##### Input material #####

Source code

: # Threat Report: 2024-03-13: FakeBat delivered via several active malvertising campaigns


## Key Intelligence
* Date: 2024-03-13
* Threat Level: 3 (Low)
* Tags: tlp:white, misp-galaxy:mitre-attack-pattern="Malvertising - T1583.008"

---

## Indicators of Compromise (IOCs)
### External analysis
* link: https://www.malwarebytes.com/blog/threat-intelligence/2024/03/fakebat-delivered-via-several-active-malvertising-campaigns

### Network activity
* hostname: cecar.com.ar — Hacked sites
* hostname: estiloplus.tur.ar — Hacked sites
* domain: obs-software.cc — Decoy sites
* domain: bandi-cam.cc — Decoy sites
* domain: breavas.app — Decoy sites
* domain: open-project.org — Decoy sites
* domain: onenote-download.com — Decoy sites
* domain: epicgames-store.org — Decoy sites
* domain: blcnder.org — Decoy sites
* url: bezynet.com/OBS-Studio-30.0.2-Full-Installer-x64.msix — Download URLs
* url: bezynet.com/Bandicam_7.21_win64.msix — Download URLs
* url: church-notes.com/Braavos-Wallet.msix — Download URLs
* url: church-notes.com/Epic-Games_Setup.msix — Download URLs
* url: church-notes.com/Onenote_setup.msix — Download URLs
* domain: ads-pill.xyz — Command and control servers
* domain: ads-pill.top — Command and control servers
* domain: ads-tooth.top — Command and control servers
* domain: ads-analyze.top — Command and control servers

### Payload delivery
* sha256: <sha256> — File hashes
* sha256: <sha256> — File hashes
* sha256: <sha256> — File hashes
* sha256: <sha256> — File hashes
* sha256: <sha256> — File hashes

#####

> **Task prompt**
Find "ads-tooth.top — Command and control servers" in the entries above, then repeat its line and all lines after it exactly, down to the last line.

> **Answer area**
* domain: ads-tooth.top — Command and control servers
* domain: ads-analyze.top — Command and control servers

### Payload delivery
* sha256: <sha256> — File hashes
* sha256: <sha256> — File hashes
* sha256: <sha256> — File hashes
* sha256: <sha256> — File hashes
* sha256: <sha256> — File hashes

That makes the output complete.